-- THE DATA start --

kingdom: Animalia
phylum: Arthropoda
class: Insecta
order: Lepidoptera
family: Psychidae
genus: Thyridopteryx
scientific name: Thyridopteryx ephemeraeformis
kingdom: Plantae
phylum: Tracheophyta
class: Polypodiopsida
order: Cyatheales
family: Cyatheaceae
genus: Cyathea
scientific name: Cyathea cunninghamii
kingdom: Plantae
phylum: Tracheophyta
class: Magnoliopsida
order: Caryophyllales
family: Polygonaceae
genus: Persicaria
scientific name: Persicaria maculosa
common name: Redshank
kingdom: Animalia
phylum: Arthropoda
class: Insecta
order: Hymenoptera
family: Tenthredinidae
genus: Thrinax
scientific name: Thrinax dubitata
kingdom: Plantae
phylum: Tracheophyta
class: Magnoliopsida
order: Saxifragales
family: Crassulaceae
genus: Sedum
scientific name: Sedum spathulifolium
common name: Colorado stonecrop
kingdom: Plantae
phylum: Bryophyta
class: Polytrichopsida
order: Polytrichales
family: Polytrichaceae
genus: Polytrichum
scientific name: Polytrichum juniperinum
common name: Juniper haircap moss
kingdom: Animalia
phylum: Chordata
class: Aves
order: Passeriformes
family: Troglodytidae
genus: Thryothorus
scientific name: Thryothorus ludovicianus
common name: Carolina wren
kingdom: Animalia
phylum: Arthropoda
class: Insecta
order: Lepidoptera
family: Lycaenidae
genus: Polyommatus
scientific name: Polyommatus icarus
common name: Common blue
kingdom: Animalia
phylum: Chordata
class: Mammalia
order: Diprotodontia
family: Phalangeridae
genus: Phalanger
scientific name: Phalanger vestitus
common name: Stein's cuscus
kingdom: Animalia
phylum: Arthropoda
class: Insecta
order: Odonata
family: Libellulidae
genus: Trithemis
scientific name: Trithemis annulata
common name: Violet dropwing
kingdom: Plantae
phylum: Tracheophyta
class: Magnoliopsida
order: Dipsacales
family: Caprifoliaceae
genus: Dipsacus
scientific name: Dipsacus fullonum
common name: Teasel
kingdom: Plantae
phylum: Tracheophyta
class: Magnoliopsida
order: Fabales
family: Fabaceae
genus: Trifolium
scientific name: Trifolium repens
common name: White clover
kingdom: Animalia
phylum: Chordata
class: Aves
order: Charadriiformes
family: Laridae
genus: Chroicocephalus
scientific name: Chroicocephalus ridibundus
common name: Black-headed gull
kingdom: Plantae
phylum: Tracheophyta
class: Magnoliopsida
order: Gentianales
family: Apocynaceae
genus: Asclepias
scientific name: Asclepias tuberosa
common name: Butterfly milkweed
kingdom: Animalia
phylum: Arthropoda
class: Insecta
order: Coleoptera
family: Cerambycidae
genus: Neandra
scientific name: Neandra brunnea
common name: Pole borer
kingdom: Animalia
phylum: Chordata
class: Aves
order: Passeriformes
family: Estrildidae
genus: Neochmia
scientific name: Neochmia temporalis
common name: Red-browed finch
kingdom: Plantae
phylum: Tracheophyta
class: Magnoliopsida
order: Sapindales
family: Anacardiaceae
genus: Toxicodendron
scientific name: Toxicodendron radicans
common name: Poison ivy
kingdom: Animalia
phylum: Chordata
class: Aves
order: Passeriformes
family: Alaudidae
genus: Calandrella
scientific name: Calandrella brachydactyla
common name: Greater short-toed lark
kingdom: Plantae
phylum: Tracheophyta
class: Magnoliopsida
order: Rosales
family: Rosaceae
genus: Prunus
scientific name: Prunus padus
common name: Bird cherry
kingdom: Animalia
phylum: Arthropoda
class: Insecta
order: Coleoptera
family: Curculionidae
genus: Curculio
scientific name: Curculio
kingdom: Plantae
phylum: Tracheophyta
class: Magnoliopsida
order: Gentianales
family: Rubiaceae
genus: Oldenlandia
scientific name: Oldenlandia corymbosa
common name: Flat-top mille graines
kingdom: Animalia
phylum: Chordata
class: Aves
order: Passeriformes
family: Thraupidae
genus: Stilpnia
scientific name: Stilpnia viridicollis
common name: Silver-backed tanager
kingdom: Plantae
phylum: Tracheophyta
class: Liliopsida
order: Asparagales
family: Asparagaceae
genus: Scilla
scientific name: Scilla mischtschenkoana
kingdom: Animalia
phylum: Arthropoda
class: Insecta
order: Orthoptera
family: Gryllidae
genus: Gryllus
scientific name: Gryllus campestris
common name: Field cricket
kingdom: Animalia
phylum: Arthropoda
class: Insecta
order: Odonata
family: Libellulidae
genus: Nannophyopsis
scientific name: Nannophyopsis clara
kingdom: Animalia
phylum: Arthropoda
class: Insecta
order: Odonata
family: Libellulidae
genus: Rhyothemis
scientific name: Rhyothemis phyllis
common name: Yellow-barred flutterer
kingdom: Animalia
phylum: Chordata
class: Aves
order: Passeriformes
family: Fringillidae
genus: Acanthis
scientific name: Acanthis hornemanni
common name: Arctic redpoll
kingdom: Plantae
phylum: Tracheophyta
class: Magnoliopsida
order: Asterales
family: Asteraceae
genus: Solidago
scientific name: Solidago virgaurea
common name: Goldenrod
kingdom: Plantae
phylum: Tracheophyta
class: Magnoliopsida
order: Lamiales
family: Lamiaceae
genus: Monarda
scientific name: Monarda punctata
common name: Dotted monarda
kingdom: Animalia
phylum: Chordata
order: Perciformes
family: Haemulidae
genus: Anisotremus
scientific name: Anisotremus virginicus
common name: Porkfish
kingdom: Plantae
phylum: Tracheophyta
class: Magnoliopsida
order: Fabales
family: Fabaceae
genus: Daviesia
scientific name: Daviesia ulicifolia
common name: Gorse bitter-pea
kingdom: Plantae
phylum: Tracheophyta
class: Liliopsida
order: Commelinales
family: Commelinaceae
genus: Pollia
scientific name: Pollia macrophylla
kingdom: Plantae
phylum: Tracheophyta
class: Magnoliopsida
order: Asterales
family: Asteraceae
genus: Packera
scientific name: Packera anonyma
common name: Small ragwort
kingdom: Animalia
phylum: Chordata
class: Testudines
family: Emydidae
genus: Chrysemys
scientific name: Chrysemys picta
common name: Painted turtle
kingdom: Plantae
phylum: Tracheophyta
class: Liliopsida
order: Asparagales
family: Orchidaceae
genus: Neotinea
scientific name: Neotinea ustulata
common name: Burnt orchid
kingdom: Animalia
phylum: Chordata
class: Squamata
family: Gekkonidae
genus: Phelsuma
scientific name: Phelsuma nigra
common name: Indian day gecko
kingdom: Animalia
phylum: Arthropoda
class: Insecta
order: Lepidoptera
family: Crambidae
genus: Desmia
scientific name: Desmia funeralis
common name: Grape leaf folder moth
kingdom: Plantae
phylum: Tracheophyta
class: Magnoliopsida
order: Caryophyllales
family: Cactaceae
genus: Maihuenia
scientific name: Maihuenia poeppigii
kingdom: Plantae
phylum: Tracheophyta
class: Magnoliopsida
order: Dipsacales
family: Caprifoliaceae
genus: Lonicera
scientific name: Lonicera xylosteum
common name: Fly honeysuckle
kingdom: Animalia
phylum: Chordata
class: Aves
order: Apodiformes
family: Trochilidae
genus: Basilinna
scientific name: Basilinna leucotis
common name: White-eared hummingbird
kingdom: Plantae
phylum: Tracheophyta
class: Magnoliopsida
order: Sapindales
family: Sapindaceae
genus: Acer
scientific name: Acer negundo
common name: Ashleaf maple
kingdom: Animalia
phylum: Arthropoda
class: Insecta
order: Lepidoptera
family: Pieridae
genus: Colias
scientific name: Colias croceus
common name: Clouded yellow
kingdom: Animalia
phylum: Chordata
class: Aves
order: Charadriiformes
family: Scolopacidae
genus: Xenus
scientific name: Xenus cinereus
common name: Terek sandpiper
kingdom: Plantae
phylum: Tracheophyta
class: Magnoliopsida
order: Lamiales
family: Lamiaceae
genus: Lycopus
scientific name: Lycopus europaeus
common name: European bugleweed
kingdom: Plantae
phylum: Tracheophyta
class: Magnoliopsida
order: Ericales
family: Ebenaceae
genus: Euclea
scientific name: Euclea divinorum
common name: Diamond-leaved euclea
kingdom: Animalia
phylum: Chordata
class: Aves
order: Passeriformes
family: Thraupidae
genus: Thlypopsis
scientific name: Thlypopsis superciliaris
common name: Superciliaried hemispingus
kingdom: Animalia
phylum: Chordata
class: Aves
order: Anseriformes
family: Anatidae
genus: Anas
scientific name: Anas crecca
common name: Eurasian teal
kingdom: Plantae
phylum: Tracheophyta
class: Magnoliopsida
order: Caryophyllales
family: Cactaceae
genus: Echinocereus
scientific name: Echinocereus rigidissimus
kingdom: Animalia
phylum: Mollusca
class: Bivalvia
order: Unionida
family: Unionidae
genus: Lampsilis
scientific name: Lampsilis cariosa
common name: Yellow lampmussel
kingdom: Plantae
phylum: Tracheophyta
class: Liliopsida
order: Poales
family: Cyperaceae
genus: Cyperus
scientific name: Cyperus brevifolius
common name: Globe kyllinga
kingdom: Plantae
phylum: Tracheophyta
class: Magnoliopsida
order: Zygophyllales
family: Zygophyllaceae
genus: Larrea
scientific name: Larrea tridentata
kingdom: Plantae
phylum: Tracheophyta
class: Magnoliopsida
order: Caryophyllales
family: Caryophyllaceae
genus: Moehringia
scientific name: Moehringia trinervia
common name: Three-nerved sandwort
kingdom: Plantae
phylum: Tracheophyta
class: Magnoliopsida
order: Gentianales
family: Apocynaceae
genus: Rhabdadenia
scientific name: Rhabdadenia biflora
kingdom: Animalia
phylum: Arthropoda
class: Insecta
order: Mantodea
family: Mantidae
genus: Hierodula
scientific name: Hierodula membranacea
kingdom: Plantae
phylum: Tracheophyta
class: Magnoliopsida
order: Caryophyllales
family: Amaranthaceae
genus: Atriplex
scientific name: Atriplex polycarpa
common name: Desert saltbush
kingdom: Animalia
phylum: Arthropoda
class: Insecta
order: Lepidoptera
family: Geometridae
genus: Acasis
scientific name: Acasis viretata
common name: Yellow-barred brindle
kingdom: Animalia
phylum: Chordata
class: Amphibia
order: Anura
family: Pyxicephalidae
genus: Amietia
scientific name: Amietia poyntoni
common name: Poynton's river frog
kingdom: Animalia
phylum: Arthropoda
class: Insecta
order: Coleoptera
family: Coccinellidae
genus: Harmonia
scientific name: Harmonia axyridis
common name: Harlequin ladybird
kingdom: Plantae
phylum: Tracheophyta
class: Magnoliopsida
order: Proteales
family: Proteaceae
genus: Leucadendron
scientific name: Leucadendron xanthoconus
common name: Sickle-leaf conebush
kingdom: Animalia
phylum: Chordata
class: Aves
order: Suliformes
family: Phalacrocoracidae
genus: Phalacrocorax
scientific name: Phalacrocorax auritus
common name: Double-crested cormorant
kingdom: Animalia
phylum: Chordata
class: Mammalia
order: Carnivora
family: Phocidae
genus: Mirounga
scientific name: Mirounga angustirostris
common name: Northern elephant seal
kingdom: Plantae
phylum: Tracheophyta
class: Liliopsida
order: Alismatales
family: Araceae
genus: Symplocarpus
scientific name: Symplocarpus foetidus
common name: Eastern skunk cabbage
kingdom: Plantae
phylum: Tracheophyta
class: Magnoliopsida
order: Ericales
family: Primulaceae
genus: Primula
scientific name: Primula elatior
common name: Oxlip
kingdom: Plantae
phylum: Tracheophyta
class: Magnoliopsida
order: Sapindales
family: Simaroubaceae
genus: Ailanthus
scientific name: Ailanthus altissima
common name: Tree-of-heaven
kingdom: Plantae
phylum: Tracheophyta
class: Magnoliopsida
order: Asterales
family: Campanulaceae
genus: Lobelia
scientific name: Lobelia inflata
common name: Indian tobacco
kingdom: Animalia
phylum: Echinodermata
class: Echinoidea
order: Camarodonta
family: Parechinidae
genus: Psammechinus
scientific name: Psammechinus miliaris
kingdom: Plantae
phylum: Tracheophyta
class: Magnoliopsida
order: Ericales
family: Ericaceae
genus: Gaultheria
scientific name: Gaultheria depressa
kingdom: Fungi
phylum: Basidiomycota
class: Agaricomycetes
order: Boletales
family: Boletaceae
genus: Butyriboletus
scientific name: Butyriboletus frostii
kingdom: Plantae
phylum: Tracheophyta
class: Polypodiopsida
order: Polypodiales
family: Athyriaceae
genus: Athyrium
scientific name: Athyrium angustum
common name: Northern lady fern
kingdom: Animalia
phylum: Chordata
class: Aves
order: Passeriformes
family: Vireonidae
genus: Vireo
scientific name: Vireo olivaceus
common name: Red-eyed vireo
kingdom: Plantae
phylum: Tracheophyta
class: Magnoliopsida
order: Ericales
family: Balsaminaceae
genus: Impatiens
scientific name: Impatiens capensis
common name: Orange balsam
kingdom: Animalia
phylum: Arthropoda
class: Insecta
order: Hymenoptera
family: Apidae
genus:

-- THE DATA end --

--- EXERCISE REQUIREMENTS ---
Reproduce word for word the stretch of the entries above, from their very first line through the line containing "genus: Dipsacus", with that line included.

--- RESULT BELOW ---
kingdom: Animalia
phylum: Arthropoda
class: Insecta
order: Lepidoptera
family: Psychidae
genus: Thyridopteryx
scientific name: Thyridopteryx ephemeraeformis
kingdom: Plantae
phylum: Tracheophyta
class: Polypodiopsida
order: Cyatheales
family: Cyatheaceae
genus: Cyathea
scientific name: Cyathea cunninghamii
kingdom: Plantae
phylum: Tracheophyta
class: Magnoliopsida
order: Caryophyllales
family: Polygonaceae
genus: Persicaria
scientific name: Persicaria maculosa
common name: Redshank
kingdom: Animalia
phylum: Arthropoda
class: Insecta
order: Hymenoptera
family: Tenthredinidae
genus: Thrinax
scientific name: Thrinax dubitata
kingdom: Plantae
phylum: Tracheophyta
class: Magnoliopsida
order: Saxifragales
family: Crassulaceae
genus: Sedum
scientific name: Sedum spathulifolium
common name: Colorado stonecrop
kingdom: Plantae
phylum: Bryophyta
class: Polytrichopsida
order: Polytrichales
family: Polytrichaceae
genus: Polytrichum
scientific name: Polytrichum juniperinum
common name: Juniper haircap moss
kingdom: Animalia
phylum: Chordata
class: Aves
order: Passeriformes
family: Troglodytidae
genus: Thryothorus
scientific name: Thryothorus ludovicianus
common name: Carolina wren
kingdom: Animalia
phylum: Arthropoda
class: Insecta
order: Lepidoptera
family: Lycaenidae
genus: Polyommatus
scientific name: Polyommatus icarus
common name: Common blue
kingdom: Animalia
phylum: Chordata
class: Mammalia
order: Diprotodontia
family: Phalangeridae
genus: Phalanger
scientific name: Phalanger vestitus
common name: Stein's cuscus
kingdom: Animalia
phylum: Arthropoda
class: Insecta
order: Odonata
family: Libellulidae
genus: Trithemis
scientific name: Trithemis annulata
common name: Violet dropwing
kingdom: Plantae
phylum: Tracheophyta
class: Magnoliopsida
order: Dipsacales
family: Caprifoliaceae
genus: Dipsacus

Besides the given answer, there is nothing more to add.